(MATERIAL SUPPLIED begins)

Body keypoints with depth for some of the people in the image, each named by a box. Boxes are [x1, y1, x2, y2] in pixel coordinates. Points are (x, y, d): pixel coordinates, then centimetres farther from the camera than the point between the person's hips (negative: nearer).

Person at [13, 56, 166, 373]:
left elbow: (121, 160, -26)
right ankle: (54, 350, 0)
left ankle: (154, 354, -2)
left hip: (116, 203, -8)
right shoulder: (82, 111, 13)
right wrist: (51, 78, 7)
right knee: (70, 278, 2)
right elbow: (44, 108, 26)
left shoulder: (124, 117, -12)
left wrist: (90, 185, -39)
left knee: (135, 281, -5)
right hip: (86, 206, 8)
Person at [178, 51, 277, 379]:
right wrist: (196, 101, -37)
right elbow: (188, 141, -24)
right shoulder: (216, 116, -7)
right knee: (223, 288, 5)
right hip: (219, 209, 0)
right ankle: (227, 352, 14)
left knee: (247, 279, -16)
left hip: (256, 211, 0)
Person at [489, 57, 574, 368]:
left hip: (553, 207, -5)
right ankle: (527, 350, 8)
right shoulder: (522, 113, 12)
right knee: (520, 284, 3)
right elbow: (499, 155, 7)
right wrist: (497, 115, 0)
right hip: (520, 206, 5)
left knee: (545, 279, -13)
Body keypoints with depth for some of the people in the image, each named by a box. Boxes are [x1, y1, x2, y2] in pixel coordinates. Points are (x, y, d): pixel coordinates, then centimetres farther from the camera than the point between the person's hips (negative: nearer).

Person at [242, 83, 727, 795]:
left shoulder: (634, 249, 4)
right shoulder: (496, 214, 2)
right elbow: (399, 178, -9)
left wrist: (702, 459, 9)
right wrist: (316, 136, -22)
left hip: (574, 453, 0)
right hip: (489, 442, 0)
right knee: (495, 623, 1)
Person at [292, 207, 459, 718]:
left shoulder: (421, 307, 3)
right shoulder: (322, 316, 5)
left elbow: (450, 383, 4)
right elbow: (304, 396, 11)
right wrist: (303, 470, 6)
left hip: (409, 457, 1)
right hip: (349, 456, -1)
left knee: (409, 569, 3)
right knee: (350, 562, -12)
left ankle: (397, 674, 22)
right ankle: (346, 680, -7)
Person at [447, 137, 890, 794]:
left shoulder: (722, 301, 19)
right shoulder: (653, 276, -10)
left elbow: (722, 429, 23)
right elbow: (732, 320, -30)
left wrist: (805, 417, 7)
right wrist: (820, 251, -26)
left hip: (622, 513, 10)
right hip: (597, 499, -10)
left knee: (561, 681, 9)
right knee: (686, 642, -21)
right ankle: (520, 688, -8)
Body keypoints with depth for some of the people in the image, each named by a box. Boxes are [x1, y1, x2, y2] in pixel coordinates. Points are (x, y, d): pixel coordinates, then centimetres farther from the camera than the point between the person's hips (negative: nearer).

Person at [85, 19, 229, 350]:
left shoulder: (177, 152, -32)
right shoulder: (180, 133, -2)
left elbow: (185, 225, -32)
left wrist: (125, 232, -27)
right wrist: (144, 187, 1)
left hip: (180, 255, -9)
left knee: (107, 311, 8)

(MATERIAL SUPPLIED ends)

> EXERCISE BRIEF: Reproduce every line of the material above, unchanged and in the same order.

> ANSWER SPACE:
Body keypoints with depth for some of the people in the image, each named by a box. Boxes are [x1, y1, x2, y2] in pixel coordinates. Points are (x, y, d): pixel coordinates, then centimetres farther from the camera than the point between the person's hips (negative: nearer).

Person at [13, 56, 166, 373]:
left elbow: (121, 160, -26)
right ankle: (54, 350, 0)
left ankle: (154, 354, -2)
left hip: (116, 203, -8)
right shoulder: (82, 111, 13)
right wrist: (51, 78, 7)
right knee: (70, 278, 2)
right elbow: (44, 108, 26)
left shoulder: (124, 117, -12)
left wrist: (90, 185, -39)
left knee: (135, 281, -5)
right hip: (86, 206, 8)
Person at [178, 51, 277, 379]:
right wrist: (196, 101, -37)
right elbow: (188, 141, -24)
right shoulder: (216, 116, -7)
right knee: (223, 288, 5)
right hip: (219, 209, 0)
right ankle: (227, 352, 14)
left knee: (247, 279, -16)
left hip: (256, 211, 0)
Person at [489, 57, 574, 368]:
left hip: (553, 207, -5)
right ankle: (527, 350, 8)
right shoulder: (522, 113, 12)
right knee: (520, 284, 3)
right elbow: (499, 155, 7)
right wrist: (497, 115, 0)
right hip: (520, 206, 5)
left knee: (545, 279, -13)
Body keypoints with depth for some of the people in the image, each named by a box. Boxes are [x1, y1, x2, y2] in pixel coordinates. Points are (x, y, d): pixel coordinates, then centimetres farther from the camera than the point between the person's hips (negative: nearer).

Person at [242, 83, 727, 795]:
left shoulder: (634, 249, 4)
right shoulder: (496, 214, 2)
right elbow: (399, 178, -9)
left wrist: (702, 459, 9)
right wrist: (316, 136, -22)
left hip: (574, 453, 0)
right hip: (489, 442, 0)
right knee: (495, 623, 1)
Person at [292, 207, 459, 718]:
left shoulder: (421, 307, 3)
right shoulder: (322, 316, 5)
left elbow: (450, 383, 4)
right elbow: (304, 396, 11)
right wrist: (303, 470, 6)
left hip: (409, 457, 1)
right hip: (349, 456, -1)
left knee: (409, 569, 3)
right knee: (350, 562, -12)
left ankle: (397, 674, 22)
right ankle: (346, 680, -7)
Person at [447, 137, 890, 794]:
left shoulder: (722, 301, 19)
right shoulder: (653, 276, -10)
left elbow: (722, 429, 23)
right elbow: (732, 320, -30)
left wrist: (805, 417, 7)
right wrist: (820, 251, -26)
left hip: (622, 513, 10)
right hip: (597, 499, -10)
left knee: (561, 681, 9)
right knee: (686, 642, -21)
right ankle: (520, 688, -8)
Body keypoints with depth for some of the people in the image, each named by a box. Boxes are [x1, y1, x2, y2] in pixel coordinates. Points are (x, y, d): pixel coordinates, then centimetres farther from the camera than the point between the person's hips (negative: nearer).

Person at [85, 19, 229, 350]:
left shoulder: (177, 152, -32)
right shoulder: (180, 133, -2)
left elbow: (185, 225, -32)
left wrist: (125, 232, -27)
right wrist: (144, 187, 1)
left hip: (180, 255, -9)
left knee: (107, 311, 8)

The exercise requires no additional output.